The night before
The flame of the kerosene lamp flickered away into black, forcing me to retire my paper and pen, and search for rest that I knew would not come. The August air was suffocatingly thick, even within the walls of our cabin. Droplets of moisture in the air had settled in my neatly made bed, dampening my sheets as I climbed into them for the last time and laid my head down on my pillow. There was a low tone that traveled across the wooden floor, like water flowing from an overturned cup. A slightly higher tone followed it. I knew it was the voices of my mother and father in the room next to me, The same familiar late-night voices, through the same smooth wood walls, in the home where I took my first breath 16 years ago.
But this night felt different than the others. The sense of comfort and curiosity those low tones had always given me, now felt like the damp air that covered my bed. Heavy and uncomfortable.
I closed my eyes and envisioned what they might look like. Curled onto their sides, facing one another in the black night, softening their conversation as much as one could without even a splinter of light to illuminate lips that could be read. Maybe tears falling, mixing with humid sheets, whispering the things that could only be whispered. The things that they never would want to say any louder than they must. The things about me, what I had done, and where I was going.
Part of me wondered, as I listened to their indistinguishable, almost undetectable sounds, if maybe there was still a possibility I could stay. But I knew we had explored every option and all that was left was embracing the trajectory of my life if I did not go. I had stayed as long as I was able, and now it was time to face myself. I placed a hand on my abdomen, it was still mostly flat when I laid on my back. My hand travel to my hip bones, to my ribs, feeling the firm skin that would stretch beyond what seemed possible. I took in a full breath very slowly through my nose. I exhaled even slower through my mouth. Again and again I focused on the only thing that truly felt mine anymore-my breath.
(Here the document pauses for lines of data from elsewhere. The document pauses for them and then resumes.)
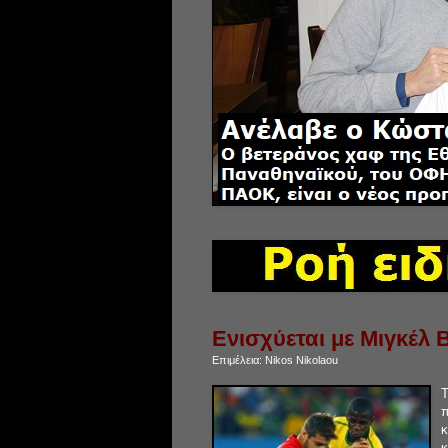
Ενισχύεται με Μιγκέλ 
Επιμέλεια:
Nikos Nikolaou
π
κ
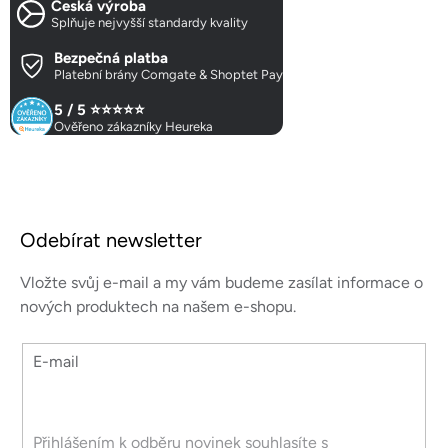
Česká výroba
Splňuje nejvyšší standardy kvality
Bezpečná platba
Platební brány Comgate & Shoptet Pay
5 / 5 ⭐⭐⭐⭐⭐
Ověřeno zákazníky Heureka
Z
á
Odebírat newsletter
p
a
Vložte svůj e-mail a my vám budeme zasílat informace o
t
nových produktech na našem e-shopu.
í
E-mail
Přihlášením k odběru novinek souhlasíte s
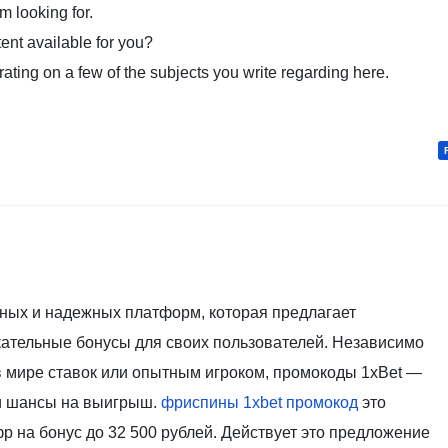
’m looking for.
tent available for you?
rating on a few of the subjects you write regarding here.
рных и надежных платформ, которая предлагает
ательные бонусы для своих пользователей. Независимо
 в мире ставок или опытным игроком, промокоды 1xBet —
ои шансы на выигрыш.
фриспины 1xbet промокод
это
 на бонус до 32 500 рублей. Действует это предложение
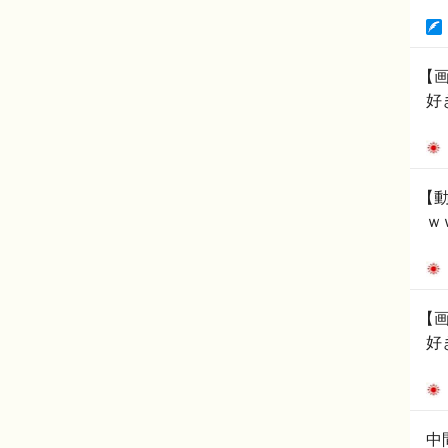
【
好
【
ｗ
【
好
中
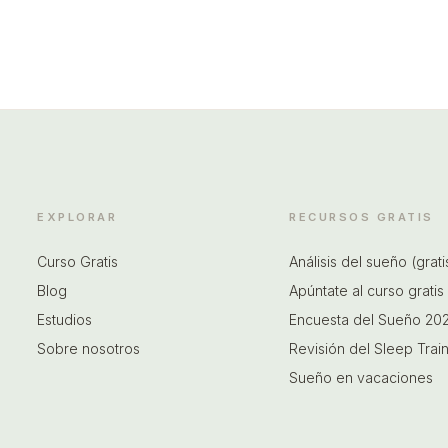
EXPLORAR
RECURSOS GRATIS
Curso Gratis
Análisis del sueño (grati
Blog
Apúntate al curso gratis
Estudios
Encuesta del Sueño 20
Sobre nosotros
Revisión del Sleep Trai
Sueño en vacaciones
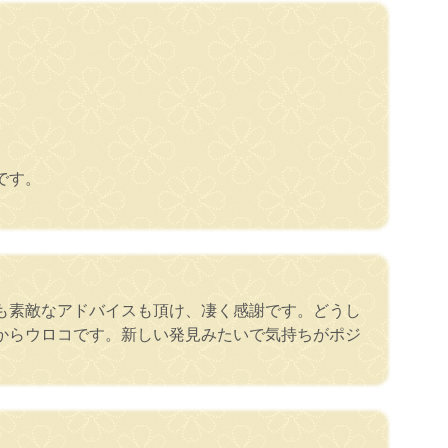
です。
も素敵なアドバイスも頂け、凄く感謝です。どうし
からウロコです。新しい発見みたいで気持ちがポジ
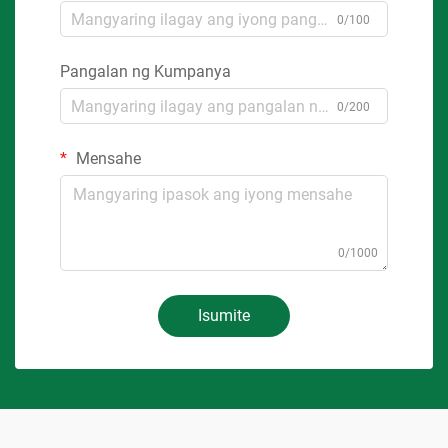
0/100
Pangalan ng Kumpanya
0/200
Mensahe
0/1000
Isumite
Everything else seemed to belong to someone else. My present, stolen and possessed by every judging eye, that would never be given the opportunity to see my belly grow. My naivety belonged to this child in my womb, forcing me to become a woman who makes grown-up decisions and bears children. My future belonged to the women that would take me in with a scarlet letter around my neck, and send me off lily white to attend university. My dignity belonged to my mother and daddy, as the caretakers of the secret. And my heart…my happiness…my body… belonged to him.
How would I ever continue exercising the only autonomy I had left if I could not be with him? How would I breathe knowing that when he wakes up in the morning I will be but a vapor… vanishing like the fog at sunset. So now that I think about it, I guess my breath belongs to him too. And I’m left with nothing, my fate is sealed.